CanadaMoose91 · 26/10/2017 22:45

Thank you all so much for your kind words. It has been helpful to hear your thoughts and I am so willing to hear more of your stories and opinions. It may give me the boost I need to go meet more bloody people!
I've joined groups, but what I really want are more 1 on 1 friendships - people I can be friends with rather than acquaintances. I worry that it's me because I have loads of acquaintances and people I'm friendly with, but there's only 1 person in this country (other than DH) who I can actually consider to be a friend. And of course, she moved to London with her DH 2 years ago, so visits can't be frequent.
It's a very lonely existence at the moment.

OP posts:
LoniceraJaponica · 26/10/2017 22:48

"In some places, cancelling or not turning up last minute isn't considered to be particularly rude or offensive"

Where would that be.
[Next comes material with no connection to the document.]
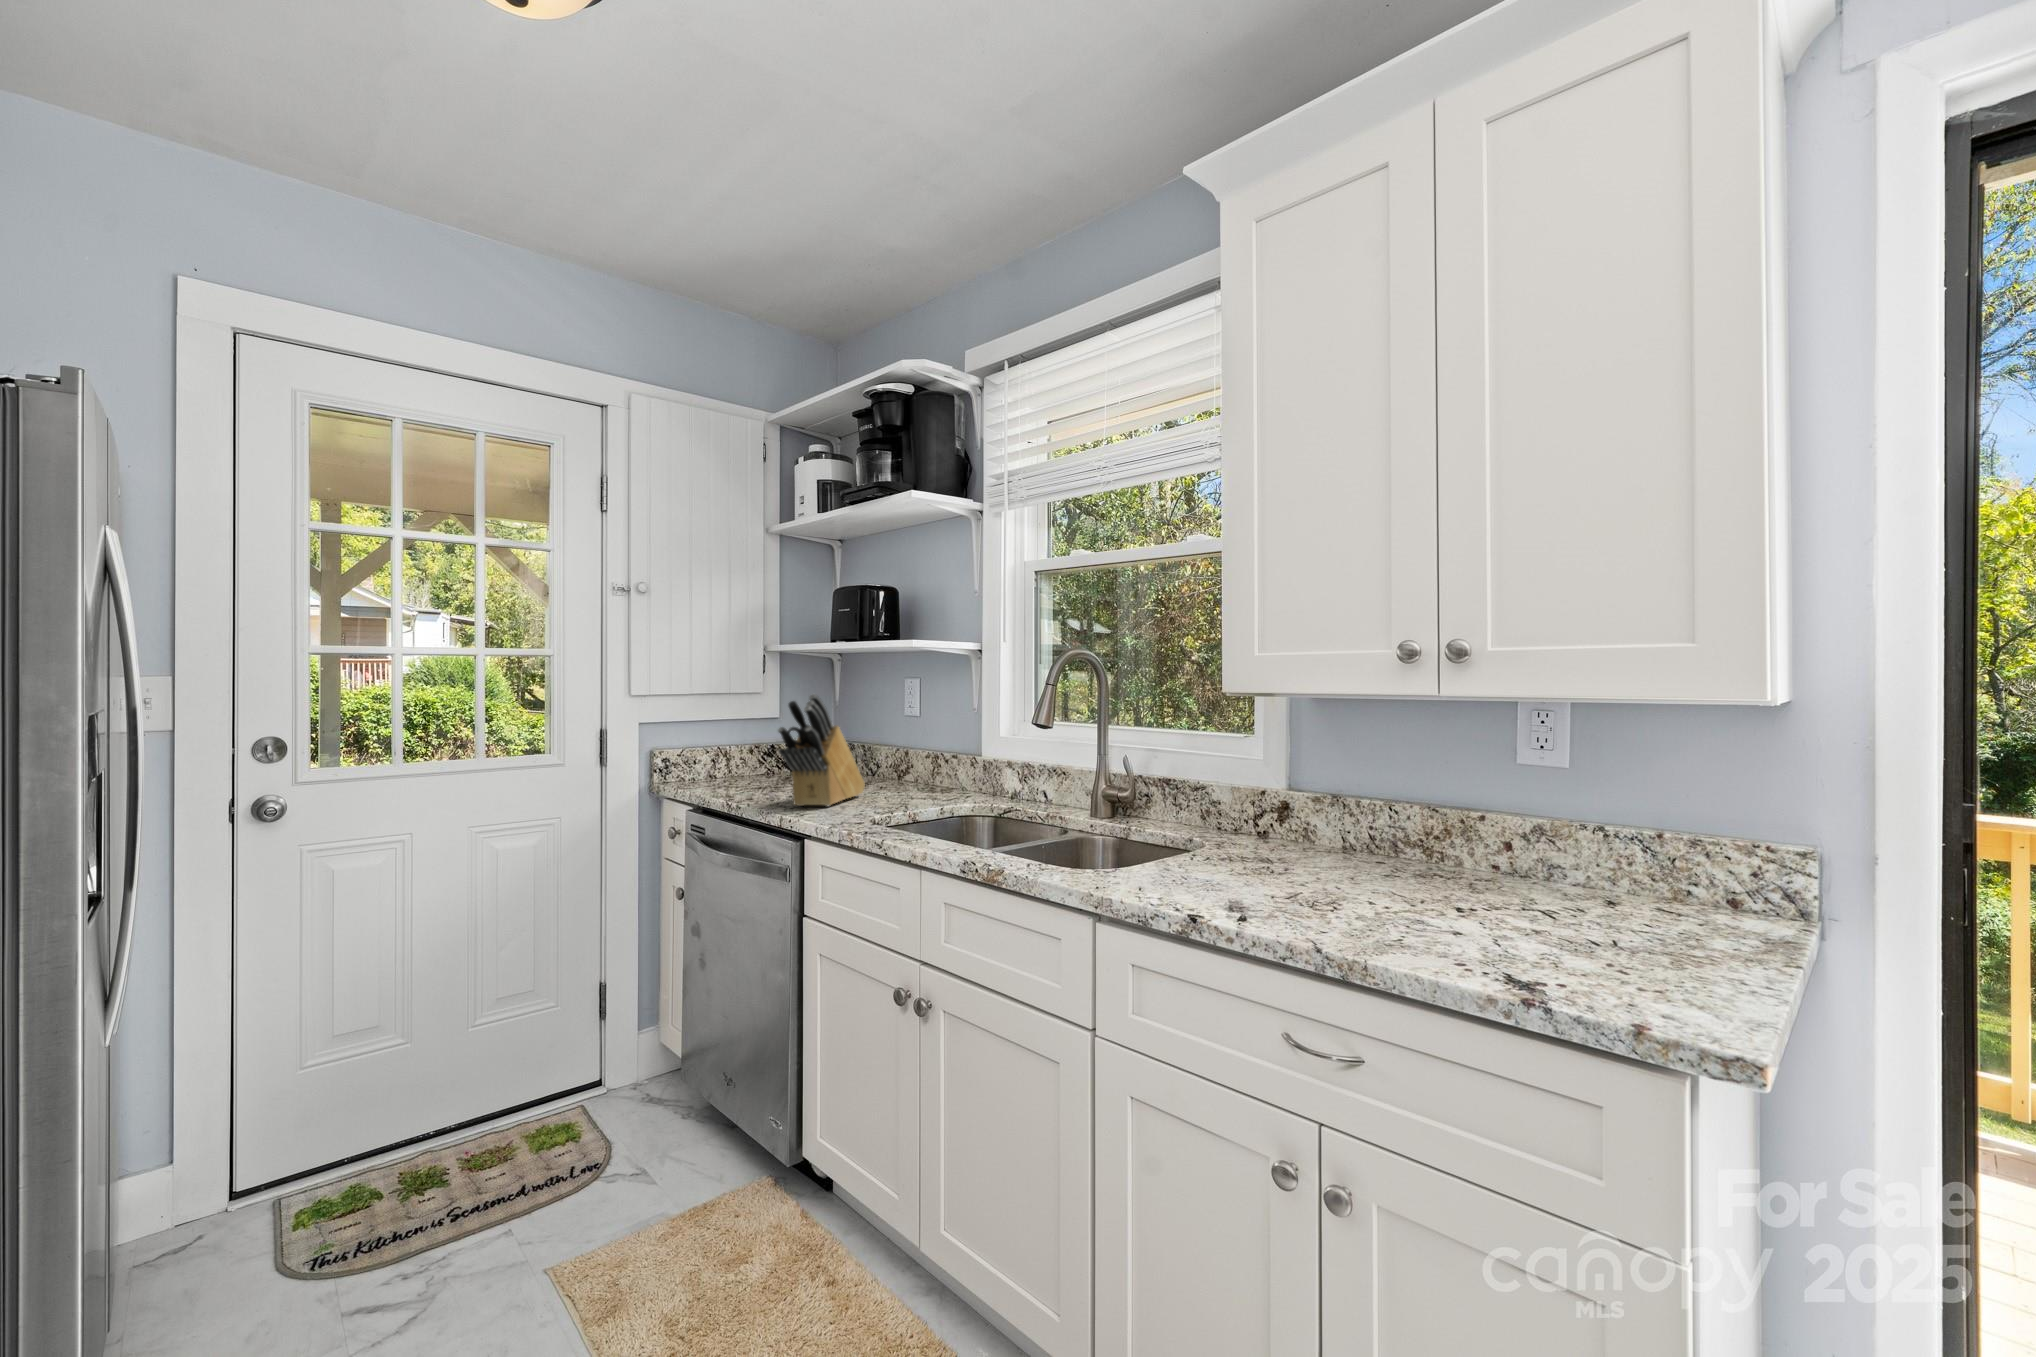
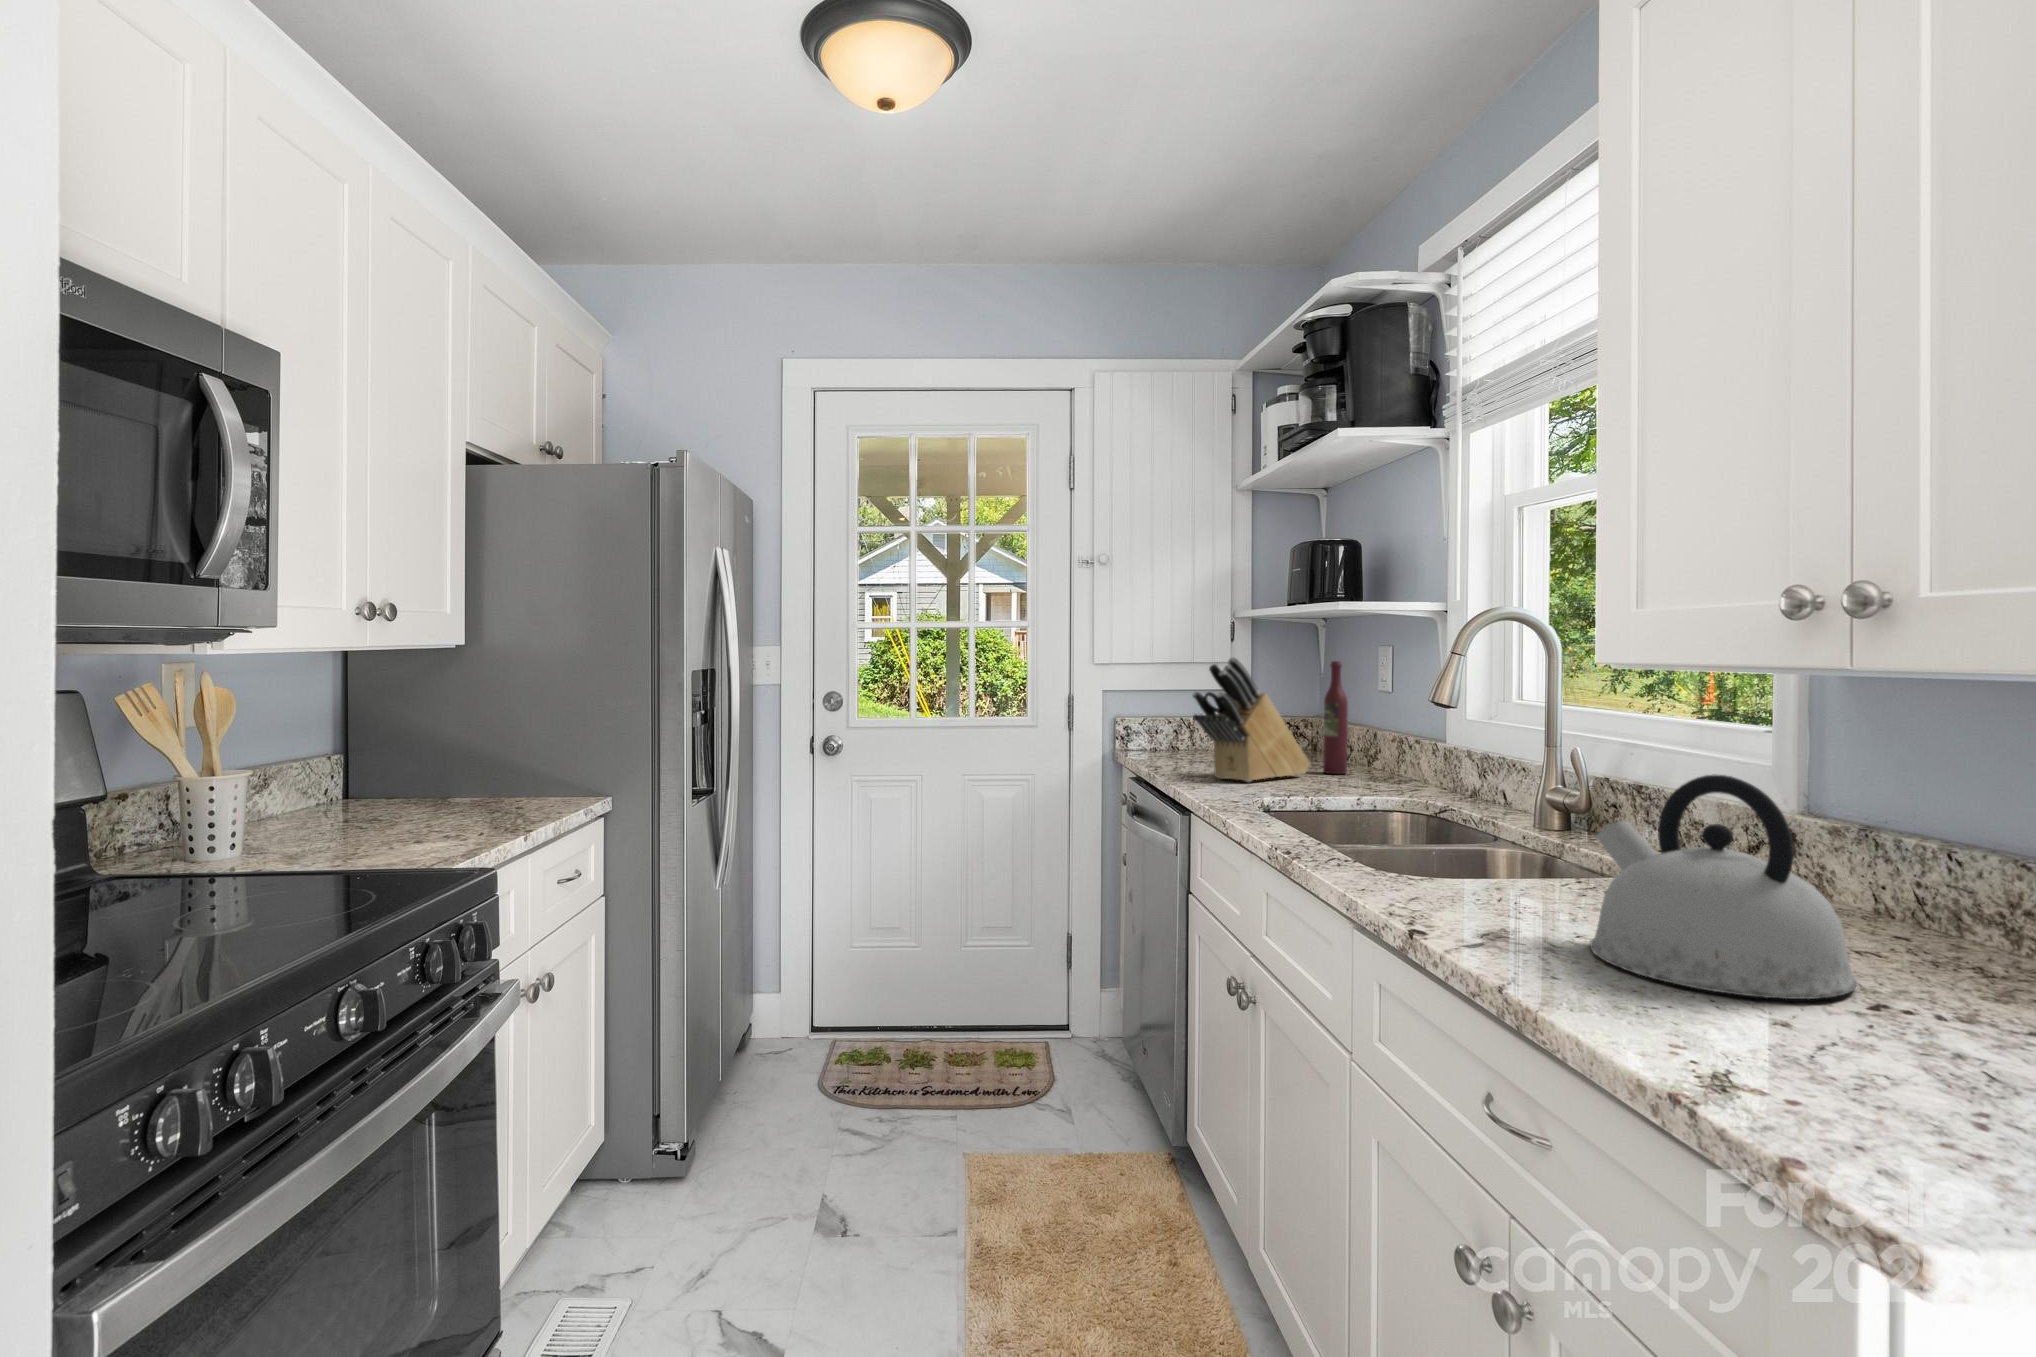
wine bottle: none [868,695,888,791] -> present [1323,661,1348,774]
kettle: none [1273,770,1453,924] -> present [1590,775,1857,999]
I would find it very rude and inconsiderate.

CanadaMoose91 · 26/10/2017 22:50

Oh and as for the kids thing, DH isn't ready as he's finishing his PhD and we have no money, an unstable future in terms of where he will be located, and no savings for a house deposit. He's not ready because he's the sensible one. Wink

OP posts:
Swirlingasong · 26/10/2017 22:51

I think they are very rude to just not show up! However, even without moving around the world (I only moved around this country) I found the late twenties, no kids yet an impossible time to meet other people so you have my sympathy. A friend of mine in a different area met lots of lovely people through the WI at that stage - a new group aimed at younger people - I remember being really jealous!

WishIwasanastronaut · 26/10/2017 22:57

Oh crikey. I've just posted something about not feeling happy where I live.
I am sorry to say this but I feel I should...

I have lived abroad in various countries for over a third of my life and I believe you never truly integrate.

You always will feel like an outsider ☹️

Think about it hard before kids come into the mix. There are a LOT of people on MN who are stuck...

Good luck!

Swirlingasong · 26/10/2017 22:57

Oh just seen your last post and feel for you even more. I've been there on the final throes of a PhD, no money, no idea where and when you might be able to settle down thing. It absolutely sucks. Especially as it tends to come at the time others without the PhD to take into account are properly settling down. You just need to hang in there, it does work out in the end.